In our study, the occurrence of MDR E. coli was at the same level in dogs and cats, and also the frequency of MDR E. coli isolation from gastrointestinal and extraintestinal infections was similar. The prevalence of multidrug resistance in the isolates from reproductive tract infections was significantly lower. The MDR phenotypes were found significantly more often among the nonhaemolytic E. coli isolates. A higher level of resistance in nonhaemolytic E. coli was also noted by Pedersen et al. [26]. Clinical MDR E. coli isolates appear to be significantly less virulent and frequently belong to phylogenetic group A, B1, or D [16, 42, 43]. On the other hand, Platell et al. [10] observed the MDR phenotype in virulent E. coli isolates of sequence type 131, which belong to phylogroup B2 and are emerging among companion animals.

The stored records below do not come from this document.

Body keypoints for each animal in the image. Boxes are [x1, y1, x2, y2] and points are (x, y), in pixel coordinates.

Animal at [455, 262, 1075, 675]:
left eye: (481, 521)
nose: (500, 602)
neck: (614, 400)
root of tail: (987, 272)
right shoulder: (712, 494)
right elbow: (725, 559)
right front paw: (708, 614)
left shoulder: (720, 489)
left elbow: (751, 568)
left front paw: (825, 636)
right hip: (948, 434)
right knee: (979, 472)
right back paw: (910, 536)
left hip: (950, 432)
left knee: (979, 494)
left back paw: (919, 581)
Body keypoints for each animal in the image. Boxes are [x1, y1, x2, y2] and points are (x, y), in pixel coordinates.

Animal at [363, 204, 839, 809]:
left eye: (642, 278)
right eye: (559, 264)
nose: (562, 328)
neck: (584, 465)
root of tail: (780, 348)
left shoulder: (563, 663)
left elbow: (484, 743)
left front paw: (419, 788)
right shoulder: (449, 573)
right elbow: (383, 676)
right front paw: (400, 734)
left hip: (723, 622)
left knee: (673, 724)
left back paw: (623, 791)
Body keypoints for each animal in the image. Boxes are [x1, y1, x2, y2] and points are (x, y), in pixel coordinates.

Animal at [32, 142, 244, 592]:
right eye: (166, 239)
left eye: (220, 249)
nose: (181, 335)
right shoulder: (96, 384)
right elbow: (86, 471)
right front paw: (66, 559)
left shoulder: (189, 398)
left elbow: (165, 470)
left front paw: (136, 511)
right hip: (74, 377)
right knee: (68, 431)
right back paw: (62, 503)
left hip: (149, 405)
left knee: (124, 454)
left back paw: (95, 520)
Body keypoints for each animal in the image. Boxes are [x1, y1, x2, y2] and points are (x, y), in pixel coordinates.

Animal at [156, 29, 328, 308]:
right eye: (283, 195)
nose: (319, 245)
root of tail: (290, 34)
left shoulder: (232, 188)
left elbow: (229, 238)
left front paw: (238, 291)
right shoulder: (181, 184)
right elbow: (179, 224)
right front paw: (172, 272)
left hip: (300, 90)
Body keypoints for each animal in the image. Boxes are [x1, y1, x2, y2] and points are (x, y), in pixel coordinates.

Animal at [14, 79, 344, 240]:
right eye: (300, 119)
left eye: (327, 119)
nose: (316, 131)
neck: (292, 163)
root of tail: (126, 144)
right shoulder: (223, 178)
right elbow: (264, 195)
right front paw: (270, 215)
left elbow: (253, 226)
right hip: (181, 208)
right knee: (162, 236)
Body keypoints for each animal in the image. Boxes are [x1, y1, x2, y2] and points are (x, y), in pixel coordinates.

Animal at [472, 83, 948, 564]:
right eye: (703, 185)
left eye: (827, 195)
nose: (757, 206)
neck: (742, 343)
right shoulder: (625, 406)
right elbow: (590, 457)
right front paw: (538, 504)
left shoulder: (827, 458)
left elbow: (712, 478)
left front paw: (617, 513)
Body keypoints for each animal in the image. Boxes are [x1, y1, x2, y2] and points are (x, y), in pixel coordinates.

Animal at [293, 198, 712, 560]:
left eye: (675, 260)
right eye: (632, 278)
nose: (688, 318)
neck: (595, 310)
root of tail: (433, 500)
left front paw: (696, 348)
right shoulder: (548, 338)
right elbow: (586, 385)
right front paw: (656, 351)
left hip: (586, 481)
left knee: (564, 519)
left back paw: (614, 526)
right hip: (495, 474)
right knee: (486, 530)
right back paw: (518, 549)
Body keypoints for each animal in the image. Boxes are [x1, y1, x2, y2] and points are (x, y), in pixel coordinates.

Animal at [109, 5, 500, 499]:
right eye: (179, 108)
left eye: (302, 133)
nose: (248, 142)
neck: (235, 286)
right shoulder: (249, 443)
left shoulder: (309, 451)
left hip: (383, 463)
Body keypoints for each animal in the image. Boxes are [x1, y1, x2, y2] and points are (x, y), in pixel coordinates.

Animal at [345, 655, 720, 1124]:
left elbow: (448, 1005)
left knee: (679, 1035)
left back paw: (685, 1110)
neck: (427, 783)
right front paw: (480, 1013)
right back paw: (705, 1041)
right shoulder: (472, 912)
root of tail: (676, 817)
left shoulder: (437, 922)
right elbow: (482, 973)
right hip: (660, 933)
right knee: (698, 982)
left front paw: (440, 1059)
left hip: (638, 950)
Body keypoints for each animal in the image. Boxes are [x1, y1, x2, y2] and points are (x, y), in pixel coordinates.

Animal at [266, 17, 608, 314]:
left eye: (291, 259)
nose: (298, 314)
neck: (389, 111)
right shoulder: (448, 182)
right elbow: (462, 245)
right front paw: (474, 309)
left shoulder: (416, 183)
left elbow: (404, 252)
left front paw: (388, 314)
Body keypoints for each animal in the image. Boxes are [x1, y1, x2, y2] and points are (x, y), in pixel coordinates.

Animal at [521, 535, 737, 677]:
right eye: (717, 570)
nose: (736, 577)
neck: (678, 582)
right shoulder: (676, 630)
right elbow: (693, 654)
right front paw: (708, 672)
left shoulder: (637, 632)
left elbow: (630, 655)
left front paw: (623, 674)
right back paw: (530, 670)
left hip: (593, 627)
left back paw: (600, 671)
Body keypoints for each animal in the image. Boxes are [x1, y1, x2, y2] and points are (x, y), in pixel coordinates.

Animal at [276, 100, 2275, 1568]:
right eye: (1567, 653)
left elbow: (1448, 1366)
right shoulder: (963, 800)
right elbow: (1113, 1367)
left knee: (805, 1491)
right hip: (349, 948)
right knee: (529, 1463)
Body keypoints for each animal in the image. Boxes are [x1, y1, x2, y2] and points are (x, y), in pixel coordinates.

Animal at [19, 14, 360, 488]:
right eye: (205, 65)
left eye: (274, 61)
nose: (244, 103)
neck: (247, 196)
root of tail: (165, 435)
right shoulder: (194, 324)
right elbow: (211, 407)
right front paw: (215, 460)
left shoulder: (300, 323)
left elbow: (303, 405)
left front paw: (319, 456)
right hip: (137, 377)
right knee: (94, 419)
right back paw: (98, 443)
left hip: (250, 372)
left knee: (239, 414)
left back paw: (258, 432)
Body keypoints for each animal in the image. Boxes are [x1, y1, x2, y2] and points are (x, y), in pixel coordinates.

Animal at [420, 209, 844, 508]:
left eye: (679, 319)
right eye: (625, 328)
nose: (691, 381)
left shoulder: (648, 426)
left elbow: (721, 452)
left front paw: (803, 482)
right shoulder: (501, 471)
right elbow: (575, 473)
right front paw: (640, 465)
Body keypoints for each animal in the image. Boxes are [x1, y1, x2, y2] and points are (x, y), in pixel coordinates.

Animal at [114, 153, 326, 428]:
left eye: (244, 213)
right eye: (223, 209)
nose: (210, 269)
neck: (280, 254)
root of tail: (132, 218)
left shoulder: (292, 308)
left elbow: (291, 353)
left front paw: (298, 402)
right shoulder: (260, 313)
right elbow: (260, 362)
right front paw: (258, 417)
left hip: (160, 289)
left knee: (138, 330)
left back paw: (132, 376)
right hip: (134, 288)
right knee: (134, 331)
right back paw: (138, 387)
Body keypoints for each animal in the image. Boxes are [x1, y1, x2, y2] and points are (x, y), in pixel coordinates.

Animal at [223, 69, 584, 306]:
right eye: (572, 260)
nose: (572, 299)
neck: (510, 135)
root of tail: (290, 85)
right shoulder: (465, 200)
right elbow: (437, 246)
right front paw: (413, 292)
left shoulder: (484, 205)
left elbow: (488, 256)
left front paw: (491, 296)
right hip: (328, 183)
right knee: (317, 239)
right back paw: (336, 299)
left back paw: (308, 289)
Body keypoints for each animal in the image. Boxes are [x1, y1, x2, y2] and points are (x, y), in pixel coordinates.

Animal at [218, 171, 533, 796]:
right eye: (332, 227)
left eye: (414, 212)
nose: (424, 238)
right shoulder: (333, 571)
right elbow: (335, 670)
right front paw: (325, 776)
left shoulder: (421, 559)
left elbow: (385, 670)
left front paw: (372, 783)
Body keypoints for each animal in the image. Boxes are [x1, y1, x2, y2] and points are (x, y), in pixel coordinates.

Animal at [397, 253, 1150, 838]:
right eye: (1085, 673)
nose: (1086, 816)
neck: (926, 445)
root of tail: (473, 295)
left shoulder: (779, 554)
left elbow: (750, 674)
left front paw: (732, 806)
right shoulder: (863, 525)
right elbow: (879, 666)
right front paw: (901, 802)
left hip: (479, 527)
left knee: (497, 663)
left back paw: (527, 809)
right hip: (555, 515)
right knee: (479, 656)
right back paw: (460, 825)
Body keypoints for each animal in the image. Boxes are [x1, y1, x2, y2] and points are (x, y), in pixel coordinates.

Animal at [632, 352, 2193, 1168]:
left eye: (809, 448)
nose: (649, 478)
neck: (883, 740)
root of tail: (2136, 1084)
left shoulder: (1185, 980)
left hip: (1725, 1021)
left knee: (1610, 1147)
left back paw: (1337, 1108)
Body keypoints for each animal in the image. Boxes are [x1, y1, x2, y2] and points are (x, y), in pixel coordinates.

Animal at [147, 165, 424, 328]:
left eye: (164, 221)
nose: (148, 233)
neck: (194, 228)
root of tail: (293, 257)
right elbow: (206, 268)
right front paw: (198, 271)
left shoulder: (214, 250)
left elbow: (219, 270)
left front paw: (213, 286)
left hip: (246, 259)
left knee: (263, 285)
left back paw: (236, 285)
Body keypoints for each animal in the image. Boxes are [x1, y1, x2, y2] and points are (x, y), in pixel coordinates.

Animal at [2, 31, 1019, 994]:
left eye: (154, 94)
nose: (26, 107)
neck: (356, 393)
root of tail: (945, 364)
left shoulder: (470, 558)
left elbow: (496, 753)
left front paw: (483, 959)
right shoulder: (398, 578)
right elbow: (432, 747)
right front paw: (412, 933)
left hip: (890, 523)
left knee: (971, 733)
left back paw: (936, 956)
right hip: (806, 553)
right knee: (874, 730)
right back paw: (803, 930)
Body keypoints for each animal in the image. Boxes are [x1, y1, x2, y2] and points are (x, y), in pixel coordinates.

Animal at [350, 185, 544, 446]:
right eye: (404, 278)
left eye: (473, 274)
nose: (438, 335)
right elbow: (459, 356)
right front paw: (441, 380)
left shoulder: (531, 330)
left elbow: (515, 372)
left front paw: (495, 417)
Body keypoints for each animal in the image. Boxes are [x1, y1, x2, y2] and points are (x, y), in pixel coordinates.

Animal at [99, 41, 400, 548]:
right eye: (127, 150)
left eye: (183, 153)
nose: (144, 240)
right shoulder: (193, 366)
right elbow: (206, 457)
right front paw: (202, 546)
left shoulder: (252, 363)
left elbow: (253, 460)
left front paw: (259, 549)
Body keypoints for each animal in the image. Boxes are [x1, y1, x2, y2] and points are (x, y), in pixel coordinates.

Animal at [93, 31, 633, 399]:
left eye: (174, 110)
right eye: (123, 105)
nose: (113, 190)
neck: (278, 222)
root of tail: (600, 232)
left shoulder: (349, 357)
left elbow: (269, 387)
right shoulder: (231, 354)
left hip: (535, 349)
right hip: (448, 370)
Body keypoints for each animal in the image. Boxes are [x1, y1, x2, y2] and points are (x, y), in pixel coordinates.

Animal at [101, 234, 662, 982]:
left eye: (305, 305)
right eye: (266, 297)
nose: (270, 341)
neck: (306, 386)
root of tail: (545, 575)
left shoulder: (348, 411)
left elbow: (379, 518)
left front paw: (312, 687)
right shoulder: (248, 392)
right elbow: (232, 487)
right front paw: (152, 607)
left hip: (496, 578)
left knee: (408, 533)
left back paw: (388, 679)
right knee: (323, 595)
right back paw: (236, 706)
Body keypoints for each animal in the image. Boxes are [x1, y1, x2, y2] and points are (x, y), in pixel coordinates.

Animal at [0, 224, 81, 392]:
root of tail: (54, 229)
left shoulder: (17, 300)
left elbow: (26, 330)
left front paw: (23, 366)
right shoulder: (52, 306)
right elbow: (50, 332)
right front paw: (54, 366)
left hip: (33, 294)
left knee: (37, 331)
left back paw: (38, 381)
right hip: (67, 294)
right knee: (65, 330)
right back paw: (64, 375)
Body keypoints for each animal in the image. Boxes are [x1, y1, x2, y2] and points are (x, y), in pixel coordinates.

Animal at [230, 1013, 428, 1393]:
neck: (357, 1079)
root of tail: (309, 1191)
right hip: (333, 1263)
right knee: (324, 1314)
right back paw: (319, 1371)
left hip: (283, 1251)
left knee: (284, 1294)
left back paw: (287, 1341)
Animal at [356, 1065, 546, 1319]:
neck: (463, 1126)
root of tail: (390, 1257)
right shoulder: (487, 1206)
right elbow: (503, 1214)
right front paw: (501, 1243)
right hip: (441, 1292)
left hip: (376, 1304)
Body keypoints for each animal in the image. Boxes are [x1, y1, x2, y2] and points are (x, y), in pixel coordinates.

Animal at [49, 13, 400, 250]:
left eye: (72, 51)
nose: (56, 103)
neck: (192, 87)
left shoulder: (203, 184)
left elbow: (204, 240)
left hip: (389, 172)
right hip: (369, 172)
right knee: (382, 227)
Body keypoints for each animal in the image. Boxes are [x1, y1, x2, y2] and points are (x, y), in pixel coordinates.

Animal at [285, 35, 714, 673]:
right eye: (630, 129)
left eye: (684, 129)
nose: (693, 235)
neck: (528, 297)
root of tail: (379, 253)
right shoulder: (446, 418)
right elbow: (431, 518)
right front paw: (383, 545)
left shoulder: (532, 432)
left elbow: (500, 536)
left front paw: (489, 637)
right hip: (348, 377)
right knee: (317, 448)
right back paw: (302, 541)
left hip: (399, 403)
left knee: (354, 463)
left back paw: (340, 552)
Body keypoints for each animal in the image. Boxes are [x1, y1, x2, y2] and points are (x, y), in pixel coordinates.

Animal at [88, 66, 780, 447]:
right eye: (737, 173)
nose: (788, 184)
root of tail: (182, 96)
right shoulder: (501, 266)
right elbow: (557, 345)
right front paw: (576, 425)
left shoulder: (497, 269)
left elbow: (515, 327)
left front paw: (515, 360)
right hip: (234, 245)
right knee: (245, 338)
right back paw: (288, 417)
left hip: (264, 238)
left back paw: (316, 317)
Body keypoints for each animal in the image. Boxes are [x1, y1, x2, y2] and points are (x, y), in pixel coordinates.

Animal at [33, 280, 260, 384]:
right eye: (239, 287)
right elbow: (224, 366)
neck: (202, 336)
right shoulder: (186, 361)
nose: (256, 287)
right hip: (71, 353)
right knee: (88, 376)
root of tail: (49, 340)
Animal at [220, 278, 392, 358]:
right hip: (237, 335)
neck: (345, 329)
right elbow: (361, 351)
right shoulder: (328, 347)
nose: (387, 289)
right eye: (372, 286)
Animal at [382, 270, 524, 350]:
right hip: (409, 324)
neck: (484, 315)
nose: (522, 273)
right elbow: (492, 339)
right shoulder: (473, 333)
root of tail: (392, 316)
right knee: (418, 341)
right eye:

In the case of MDR bacteria, evaluation of their susceptibility to less commonly used antimicrobials is essential. On the other hand, the range of antimicrobials used in companion animal practice should depend not only on individual medical indications but also on the general epidemiological consideration of emerging bacterial resistance in both veterinary and human medicine. Veterinary guidelines for the responsible use of antimicrobials have been developed by different organizations [44]. Unfortunately in many countries those recommendations are not applied commonly in veterinary practice.

In conclusion, the patterns of antimicrobial resistance of E. coli isolates causing various types of infections in dogs and cats in Poland were similar. The results showed also that companion animals in Poland are an important reservoir of MDR E. coli strains. However, further investigations of antimicrobial resistance mechanisms in canine and feline E. coli population in Poland are required. Given the increasing resistance of bacteria to drugs commonly used in small animal veterinary practice, it seems crucial that treatment of bacterial infections should be conducted according to antibiogram results. Only prudent, reasonable, and appropriate use of antimicrobials can minimize the emergence of MDR bacteria. Therefore, the continuous monitoring of canine and feline E. coli antimicrobial susceptibility and the application of recommendations for antimicrobial use in small animal practice have clinical relevance and public health importance.

Conflict of Interests

The authors declare that there is no conflict of interests regarding the publication of this paper.


This work was supported by the Ministry of Science and Higher Education of Poland (funding for statutory activities). The authors would like to thank Barbara Chojnacka, Alicja Grzechnik, Teresa Zygmanowska, and Beata Kowalkowska for excellent technical assistance.